Search code examples
elasticsearchtokenelastic-stacktokenize

Elastic Search - Apply appropriate analyser to accurate result


I am new in Elastic Search. I would like to apply any analyser that satisfy below search. Lets take an example. Suppose I have entered below text in a document

  1. I am walking now
  2. I walked to Ahmedabad
  3. Everyday I walk in the morning
  4. Anil walks in the evening.
  5. I am hiring candidates
  6. I hired candidates
  7. Everyday I hire candidates
  8. He hires candidates

Now when I search with

  1. text "walking" result should be [walking, walked, walk, walks]
  2. text "walked" result should be [walking, walked, walk, walks]
  3. text "walk" result should be [walking, walked, walk, walks]
  4. text "walks" result should be [walking, walked, walk, walks]

Same result should also for hire.

  1. text "hiring" result should be [hiring, hired, hire, hires]
  2. text "hired" result should be [hiring, hired, hire, hires]
  3. text "hire" result should be [hiring, hired, hire, hires]
  4. text "hires" result should be [hiring, hired, hire, hires]

Thank You,


Solution

  • You need to use stemmer token filter

    Stemming is the process of reducing a word to its root form. This ensures variants of a word match during a search.

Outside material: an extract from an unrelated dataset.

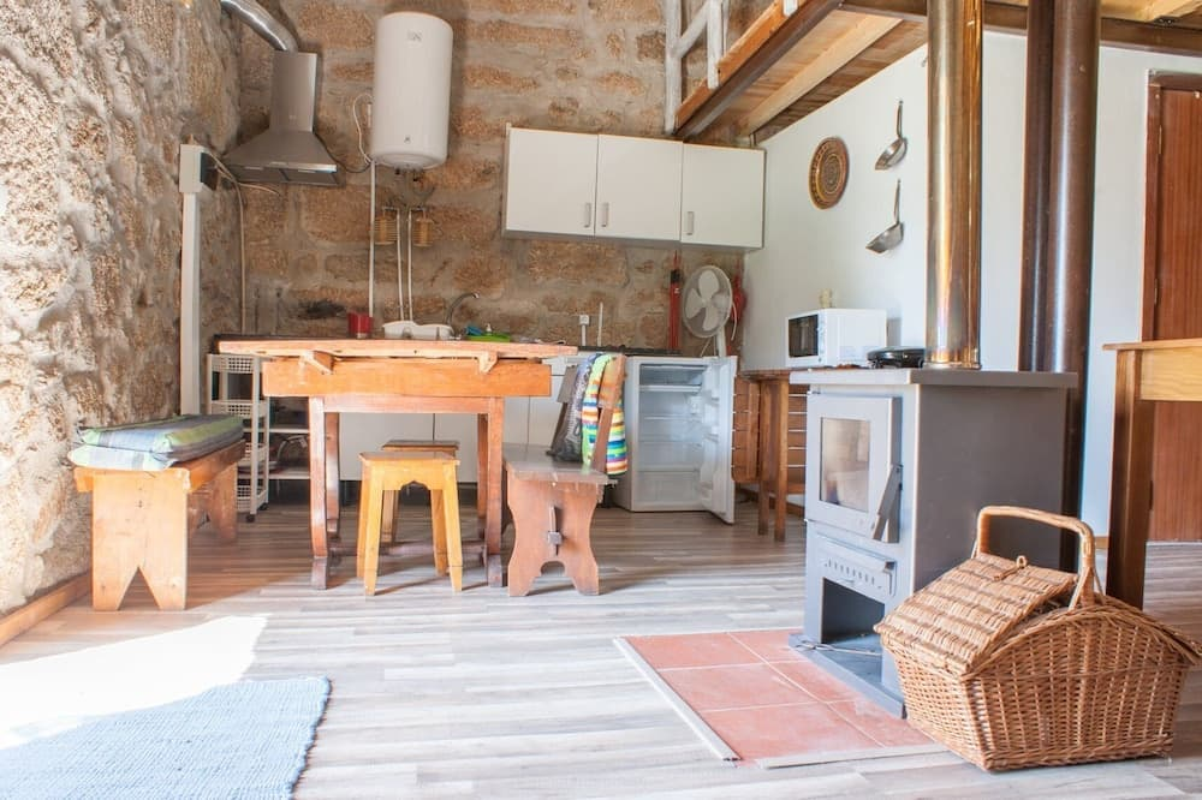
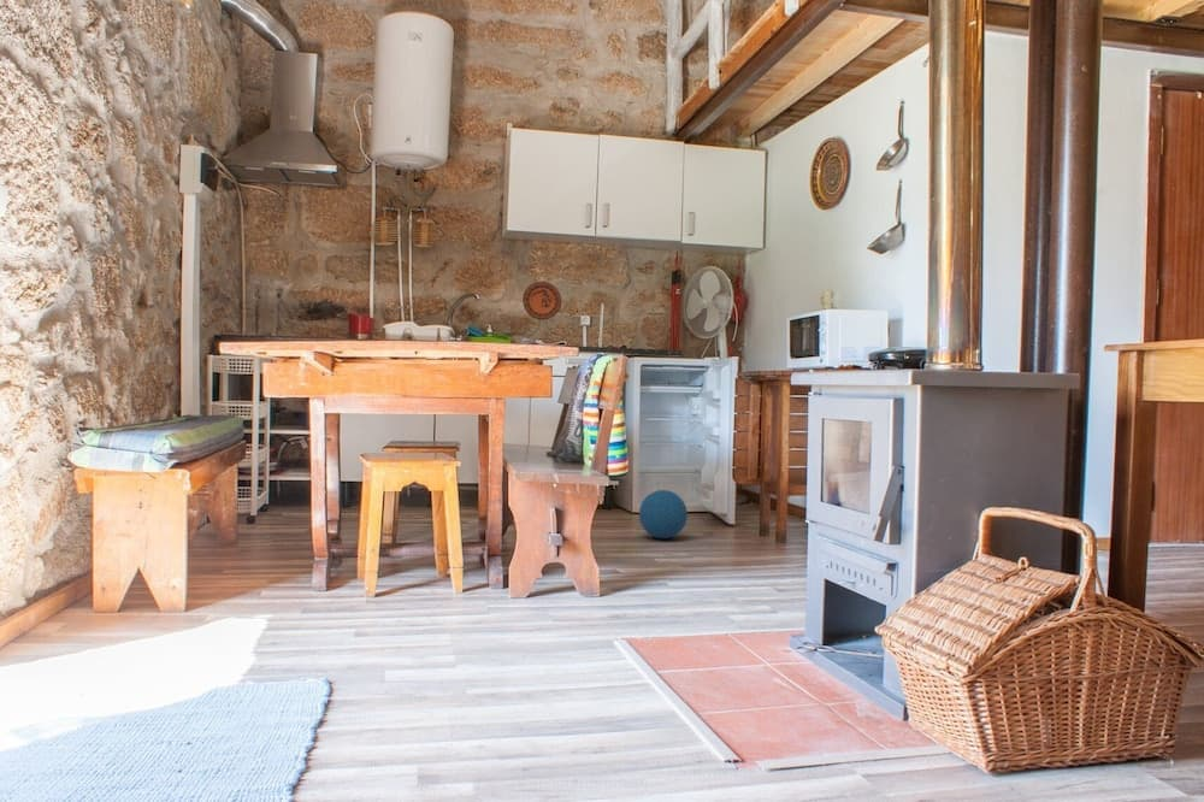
+ ball [638,489,689,539]
+ decorative plate [521,281,562,322]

    For example, walking and walked can be stemmed to the same root word: walk. Once stemmed, an occurrence of either word would match the other in a search.

    Mapping

    PUT index36
    {
      "mappings": {
        "properties": {
          "title":{
            "type": "text",
            "analyzer": "my_analyzer"
          }
        }
      }, 
      "settings": {
        "analysis": {
          "analyzer": {
            "my_analyzer": {
              "tokenizer": "whitespace",
              "filter": [ "stemmer" ,"lowercase"]
            }
          }
        }
      }
    }
    

    Analyze

    GET index36/_analyze
    {
      "text": ["walking", "walked", "walk", "walks"],
      "analyzer": "my_analyzer"
    }
    

    Result

    {
      "tokens" : [
        {
          "token" : "walk",
          "start_offset" : 0,
          "end_offset" : 7,
          "type" : "word",
          "position" : 0
        },
        {
          "token" : "walk",
          "start_offset" : 8,
          "end_offset" : 14,
          "type" : "word",
          "position" : 101
        },
        {
          "token" : "walk",
          "start_offset" : 15,
          "end_offset" : 19,
          "type" : "word",
          "position" : 202
        },
        {
          "token" : "walk",
          "start_offset" : 20,
          "end_offset" : 25,
          "type" : "word",
          "position" : 303
        }
      ]
    }
    
    

    All the four words produce same token "walk". So any of these words would match the other in a search.